--- EXERCISE DATA ---
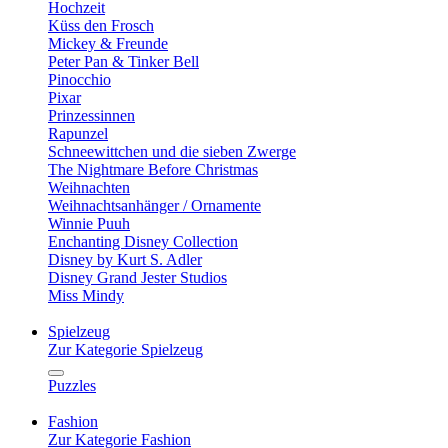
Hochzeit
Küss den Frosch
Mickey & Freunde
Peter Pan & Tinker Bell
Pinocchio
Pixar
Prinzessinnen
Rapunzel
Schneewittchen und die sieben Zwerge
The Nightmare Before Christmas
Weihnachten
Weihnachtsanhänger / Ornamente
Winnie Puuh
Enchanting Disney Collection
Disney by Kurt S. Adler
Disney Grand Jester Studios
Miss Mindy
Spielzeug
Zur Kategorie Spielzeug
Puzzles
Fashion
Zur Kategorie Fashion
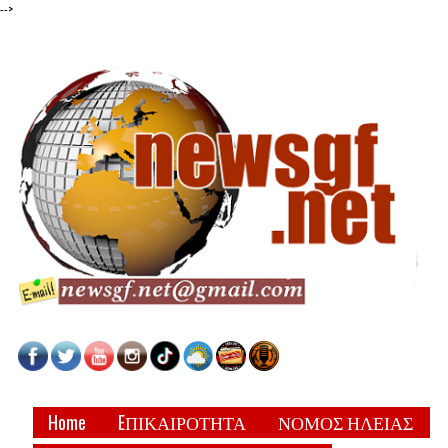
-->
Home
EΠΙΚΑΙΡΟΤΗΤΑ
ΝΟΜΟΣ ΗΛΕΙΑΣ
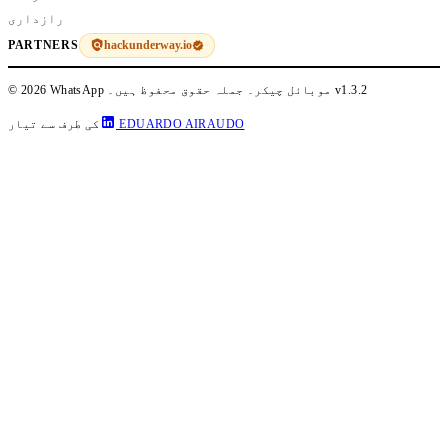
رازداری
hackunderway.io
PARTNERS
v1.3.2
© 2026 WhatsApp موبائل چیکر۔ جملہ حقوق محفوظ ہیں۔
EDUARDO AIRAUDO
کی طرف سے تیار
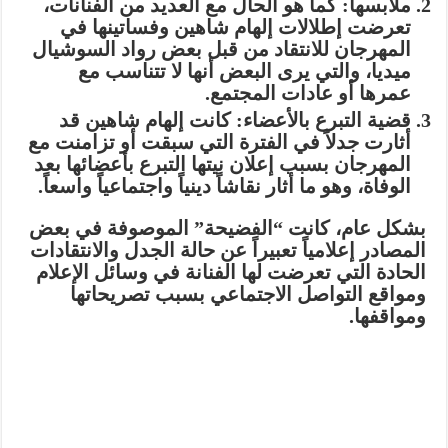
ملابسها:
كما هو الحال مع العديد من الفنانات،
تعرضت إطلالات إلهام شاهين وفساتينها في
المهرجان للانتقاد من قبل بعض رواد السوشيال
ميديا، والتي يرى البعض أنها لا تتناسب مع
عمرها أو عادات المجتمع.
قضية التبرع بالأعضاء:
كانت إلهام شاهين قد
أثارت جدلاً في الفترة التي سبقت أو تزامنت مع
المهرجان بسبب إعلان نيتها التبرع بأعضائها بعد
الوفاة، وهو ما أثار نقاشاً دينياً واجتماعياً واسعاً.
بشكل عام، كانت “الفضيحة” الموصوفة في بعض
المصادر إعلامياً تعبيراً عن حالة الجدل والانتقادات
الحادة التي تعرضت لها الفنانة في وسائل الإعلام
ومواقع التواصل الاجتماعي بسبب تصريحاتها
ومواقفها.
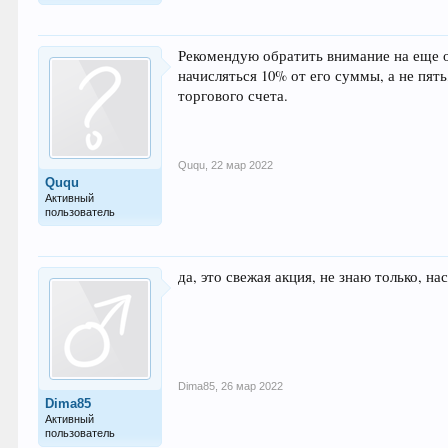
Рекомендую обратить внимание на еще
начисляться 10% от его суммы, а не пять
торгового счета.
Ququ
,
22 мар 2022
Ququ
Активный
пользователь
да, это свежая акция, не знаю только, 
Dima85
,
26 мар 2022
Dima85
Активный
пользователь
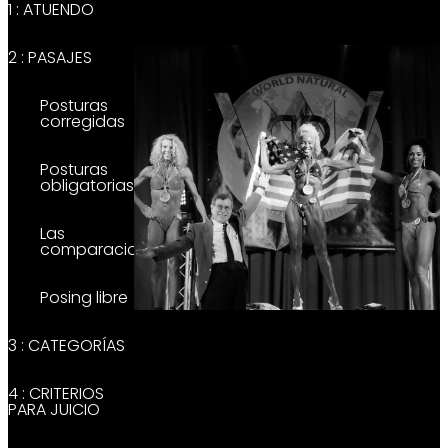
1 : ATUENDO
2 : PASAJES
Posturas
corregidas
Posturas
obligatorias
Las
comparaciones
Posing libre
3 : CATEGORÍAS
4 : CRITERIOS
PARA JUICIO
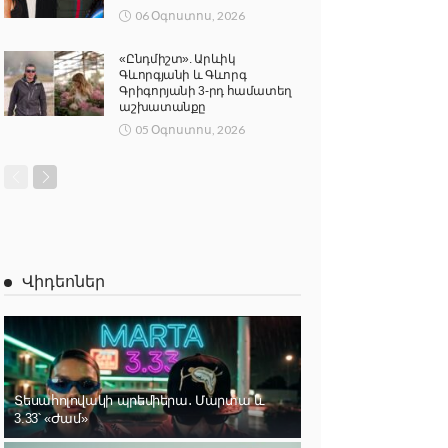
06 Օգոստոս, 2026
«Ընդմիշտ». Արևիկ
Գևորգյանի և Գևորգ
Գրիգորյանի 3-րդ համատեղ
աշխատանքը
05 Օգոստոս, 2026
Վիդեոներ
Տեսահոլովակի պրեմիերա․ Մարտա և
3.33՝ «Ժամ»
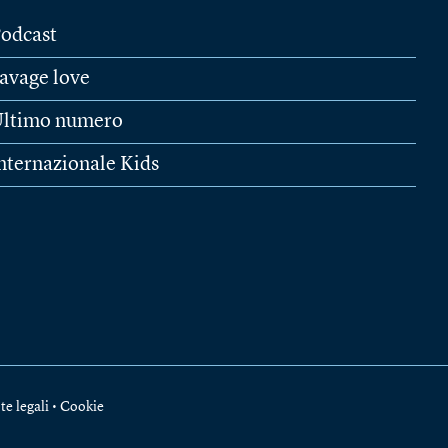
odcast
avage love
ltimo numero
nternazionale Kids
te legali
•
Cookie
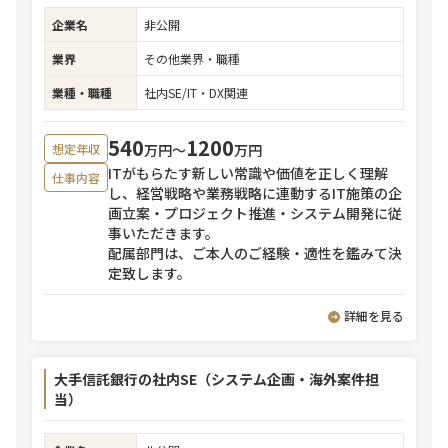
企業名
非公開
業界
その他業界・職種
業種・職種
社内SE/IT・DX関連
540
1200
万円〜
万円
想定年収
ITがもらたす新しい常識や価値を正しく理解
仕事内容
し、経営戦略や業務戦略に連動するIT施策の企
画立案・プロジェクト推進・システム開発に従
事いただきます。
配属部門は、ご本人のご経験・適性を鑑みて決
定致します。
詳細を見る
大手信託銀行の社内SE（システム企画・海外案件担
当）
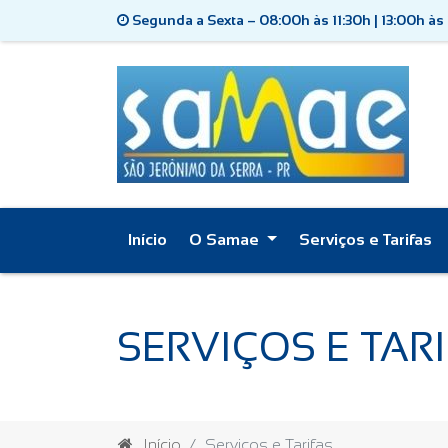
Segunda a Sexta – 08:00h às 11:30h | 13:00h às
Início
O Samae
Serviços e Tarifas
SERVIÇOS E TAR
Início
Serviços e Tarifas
---
--- EXERCISE DATA ---
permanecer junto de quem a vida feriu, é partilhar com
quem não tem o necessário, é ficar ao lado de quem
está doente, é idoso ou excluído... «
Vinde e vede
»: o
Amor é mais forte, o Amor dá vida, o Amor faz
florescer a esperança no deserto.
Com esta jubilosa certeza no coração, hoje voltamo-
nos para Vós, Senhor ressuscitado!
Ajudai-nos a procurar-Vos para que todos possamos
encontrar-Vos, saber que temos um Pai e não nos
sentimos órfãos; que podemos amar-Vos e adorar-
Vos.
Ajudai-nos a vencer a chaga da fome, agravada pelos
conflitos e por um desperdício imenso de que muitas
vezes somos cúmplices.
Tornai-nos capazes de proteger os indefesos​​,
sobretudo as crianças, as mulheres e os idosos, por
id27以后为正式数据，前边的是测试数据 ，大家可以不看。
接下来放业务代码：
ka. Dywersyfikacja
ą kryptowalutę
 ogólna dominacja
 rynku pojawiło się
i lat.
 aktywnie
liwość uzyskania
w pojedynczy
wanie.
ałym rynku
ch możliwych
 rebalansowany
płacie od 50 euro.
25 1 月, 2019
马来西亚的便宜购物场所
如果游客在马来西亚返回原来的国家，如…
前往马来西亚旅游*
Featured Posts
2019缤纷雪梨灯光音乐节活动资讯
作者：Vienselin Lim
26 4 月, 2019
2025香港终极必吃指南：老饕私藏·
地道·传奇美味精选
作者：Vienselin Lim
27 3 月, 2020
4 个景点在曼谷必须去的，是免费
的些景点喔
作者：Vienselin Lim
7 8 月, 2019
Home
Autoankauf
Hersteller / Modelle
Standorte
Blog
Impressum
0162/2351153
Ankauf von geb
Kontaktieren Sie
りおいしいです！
---
--- EXERCISE DATA ---
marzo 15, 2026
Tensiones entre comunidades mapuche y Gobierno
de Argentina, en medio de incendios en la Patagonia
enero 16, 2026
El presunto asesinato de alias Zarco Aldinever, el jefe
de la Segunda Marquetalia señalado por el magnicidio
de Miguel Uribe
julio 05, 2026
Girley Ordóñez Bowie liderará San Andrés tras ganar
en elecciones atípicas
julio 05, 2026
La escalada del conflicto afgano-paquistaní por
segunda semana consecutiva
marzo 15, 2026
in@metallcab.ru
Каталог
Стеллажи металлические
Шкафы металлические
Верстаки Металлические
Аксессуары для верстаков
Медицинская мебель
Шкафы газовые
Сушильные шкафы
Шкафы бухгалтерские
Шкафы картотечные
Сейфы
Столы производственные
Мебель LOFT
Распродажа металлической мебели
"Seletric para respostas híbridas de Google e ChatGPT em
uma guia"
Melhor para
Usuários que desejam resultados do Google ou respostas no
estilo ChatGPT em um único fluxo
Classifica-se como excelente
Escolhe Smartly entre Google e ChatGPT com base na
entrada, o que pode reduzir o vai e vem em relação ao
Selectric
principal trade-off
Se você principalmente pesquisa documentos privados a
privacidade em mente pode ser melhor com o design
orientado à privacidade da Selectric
---
ASSIGNED TASK →
From the items above, copy out every line that contains the word "Google".

EXERCISE ANSWER →
"Seletric para respostas híbridas de Google e ChatGPT em
Usuários que desejam resultados do Google ou respostas no
Escolhe Smartly entre Google e ChatGPT com base na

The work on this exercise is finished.